TEXT SECTION:
= = = = = = =

Franklin Delano Roosevelt
So
far we have seen that Roosevelt
introduced a new set of rights into American understandings; that his plea
for a second bill had an enormous international influence; that some aspects
of the second bill have a home in American constitutional law; and that our
constitutional order, largely because of a single closely contested election,
does not truly recognize such rights. But the biggest questions remain.
Should America
have a second bill? In what sense?
I believe that Roosevelt
was right. The second bill should count among our constitutive commitments;
it should be similar to the Declaration of Independence in status. But the
Constitution should not be amended to include the second bill. A major reason
is that it would be difficult for courts to enforce the rights Roosevelt cataloged. Other nations, writing
constitutions from scratch or without our distinctive traditions, would do
well to take either the “directive principles” approach followed by India or the intriguing alternative followed
by South Africa
(explored in Chapter 12). But even in America, there is an argument
for constitutional change, and one of my goals is to suggest that this
argument is far more plausible than it might seem at first glance. And even
in America, there is an
argument, not forjudicial interpretation of the
existing constitution to incorporate the second bill, but for more narrow
rulings, akin to those in Goldberg, Shapiro, and Moreno, that take seriously
the most serious forms of human deprivation.

= = = = = = =

SOURCE MATERIAL:

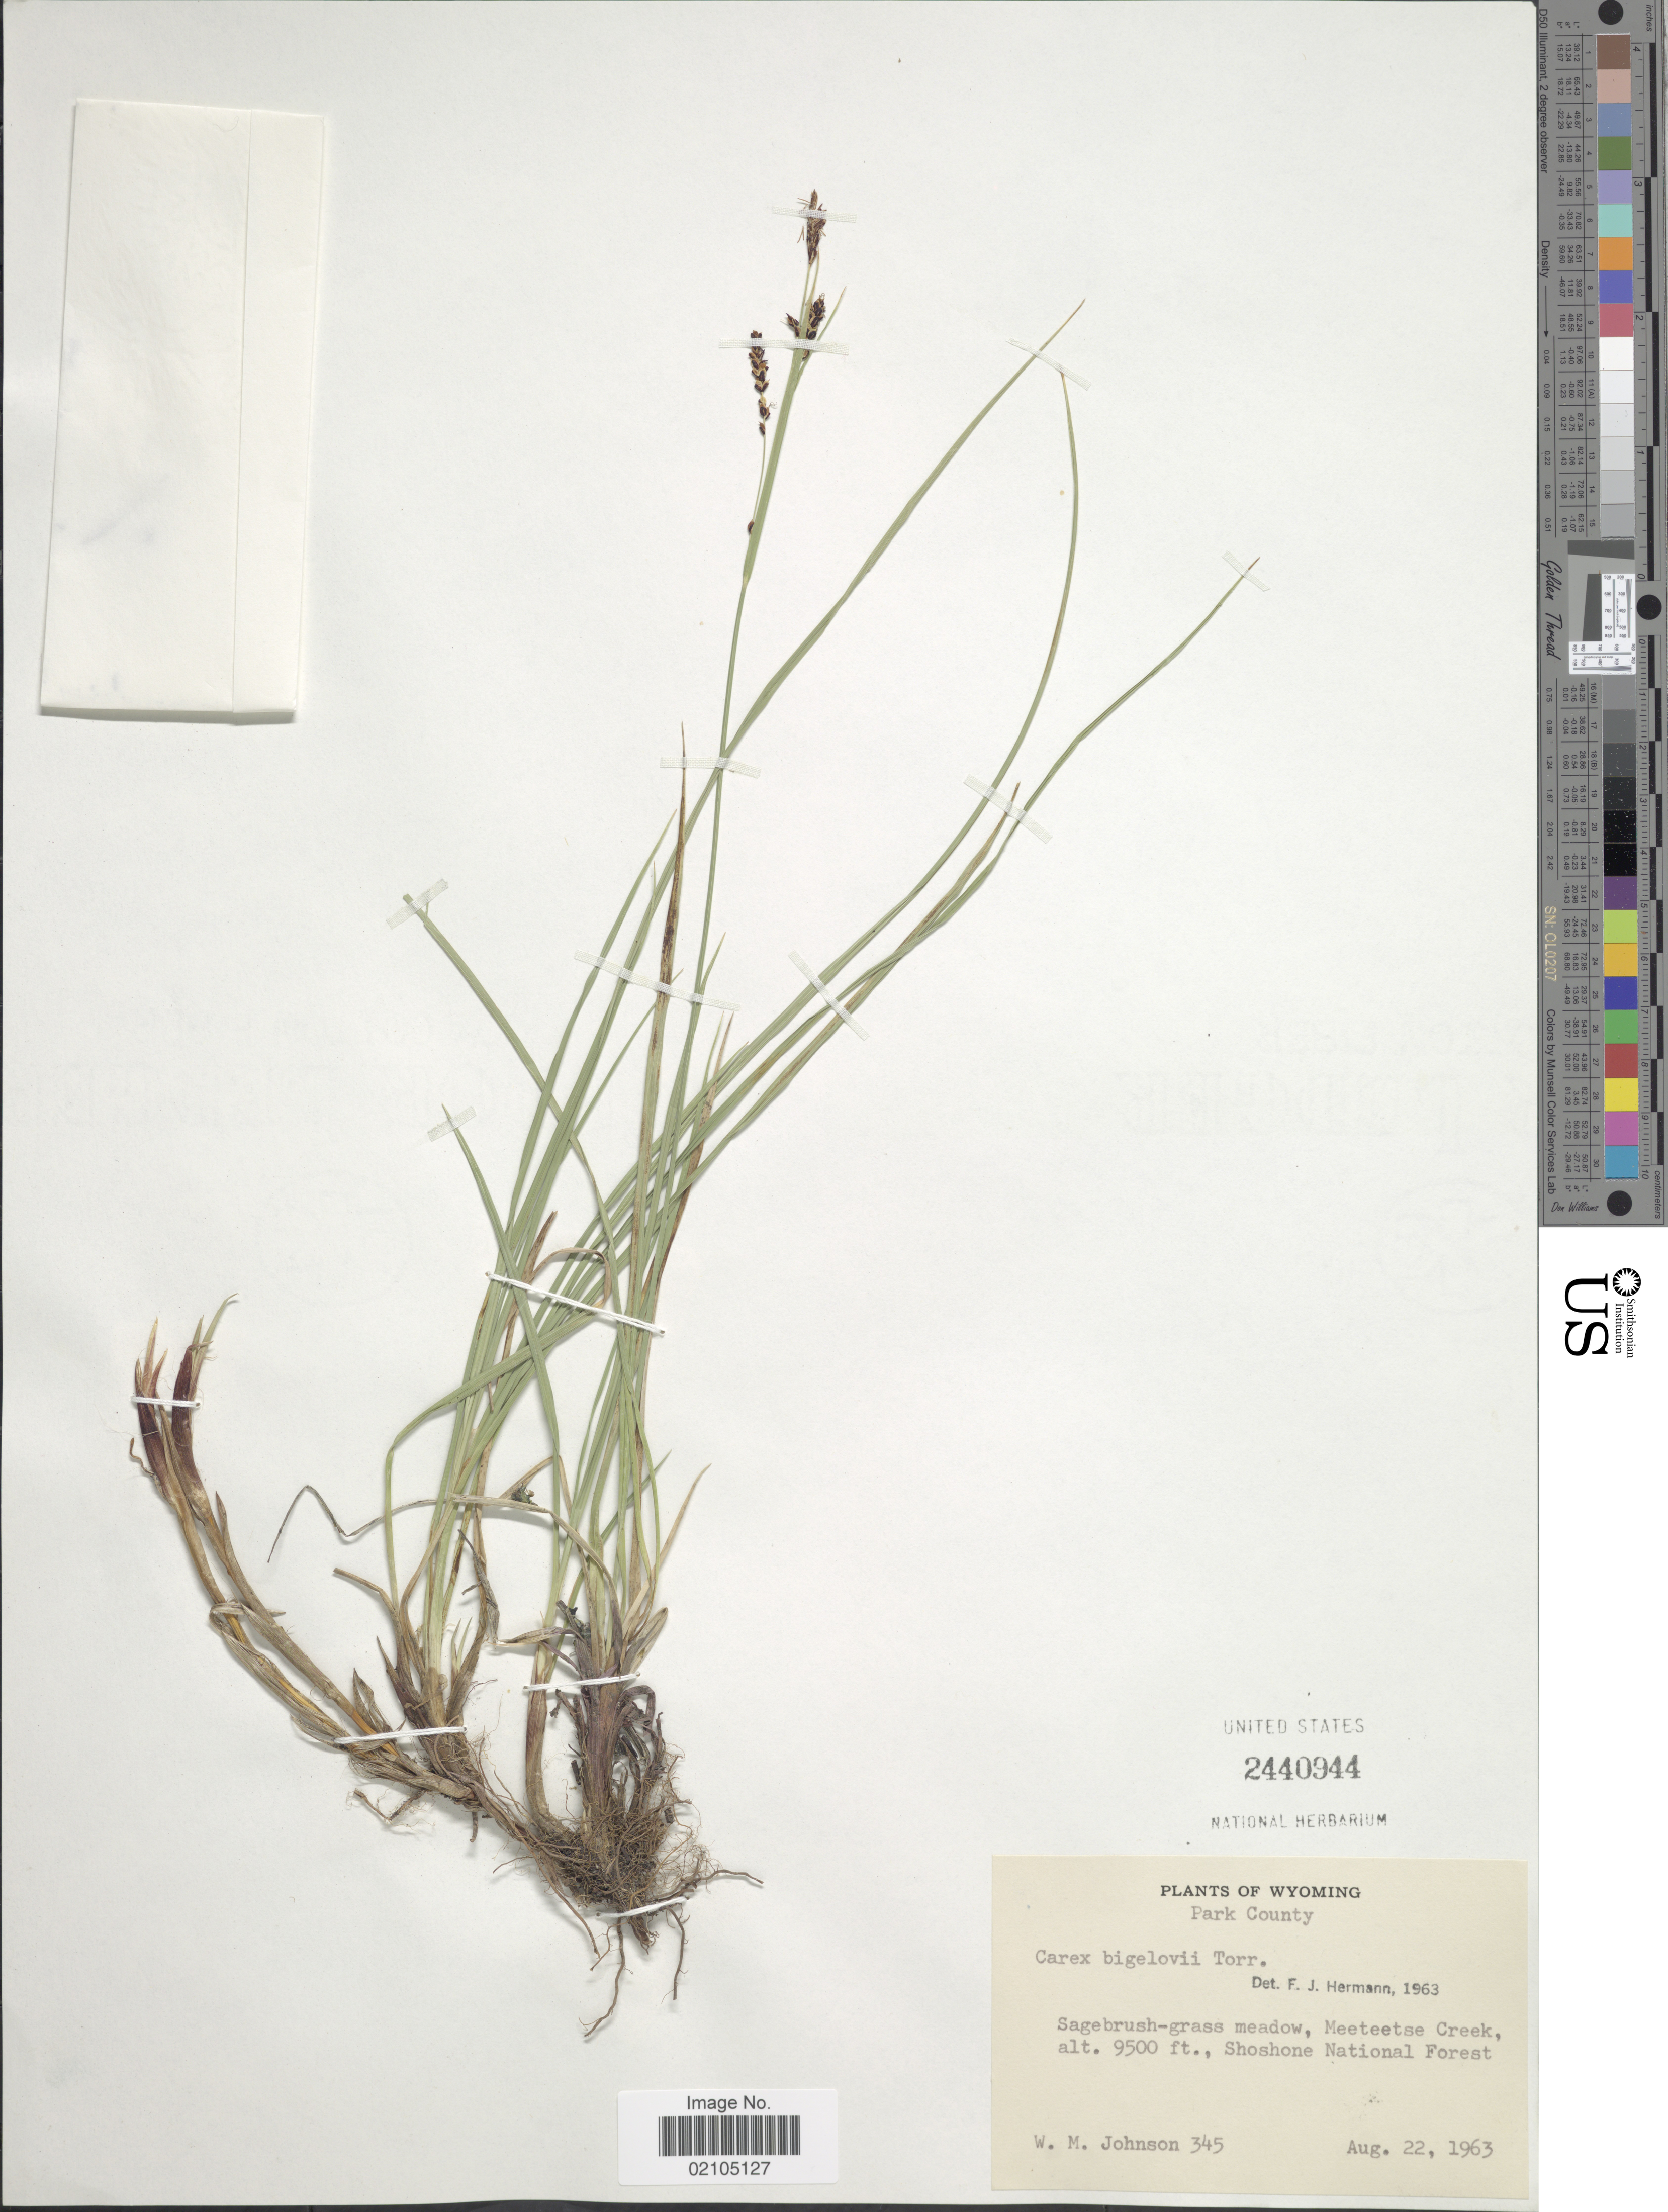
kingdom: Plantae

= = = = = = =

WORK TO COMPLETE:
1. Copy the passage on Roosevelt's second bill of rights word for word, starting with "Franklin Delano Roosevelt" and going on through "biggest questions remain.".
2. Write a continuation of the passage on Roosevelt's second bill of rights, picking up right after its final sentence.

RESPONSES:
1.
Franklin Delano Roosevelt
So
far we have seen that Roosevelt
introduced a new set of rights into American understandings; that his plea
for a second bill had an enormous international influence; that some aspects
of the second bill have a home in American constitutional law; and that our
constitutional order, largely because of a single closely contested election,
does not truly recognize such rights. But the biggest questions remain.

2.
THEORY AND PRACTICE
In philosophical circles, the
foundations and nature of human rights are the
subject of intense debate. The utilitarian tradition, for example, sees
rights as an outgrowth of ideas about what will promote human welfare,
understood as “utility.” Jeremy Bentham, the
founder of utilitarianism, proposed that the goal of legal rights should be to
maximize pleasure and minimize pain. Other utilitarian philosophers have
argued that the ingredients of human welfare extend well be-~ yond pain and
pleasure. On any utilitarian account, rights should be assessed in terms of
whether they are likely to make human lives, taken in the aggregate, to go
better. The right to freedom of speech can be easily justified in the
utilitarian framework. A society with free speech is likely to be more
capable of avoiding blunders and governing itself well. In addition, such a
society will be able to enjoy more in the way of material and scientific
progress.
Many people reject the utilitarian
account of rights. Some insist that human beings should be treated as ends
rather than means, and that government must treat its citizens with respect.
On this view, government cannot act in ways that use people as mere
instruments. For those who reject utilitarianism, the right to free speech is
not best justified as a way of ensuring against blunders or producing progress.
That right has intrinsic rather than merely instrumental value: Human beings
have the right to speak freely simply because they are entitled to be treated
respectfully. An alternative view, emphasized by Amartya
Sen and Martha Nussbaum, holds that accounts of rights
have everything to do with an understanding of human capabilities—of what
human beings are able to do and to be. For example, human beings have the
capability to reason and engage in self-governance, and free speech is
indispensable to both of these. Under the “capabilities approach,” the right
to free speech is protected because of its connection to central human
capabilities.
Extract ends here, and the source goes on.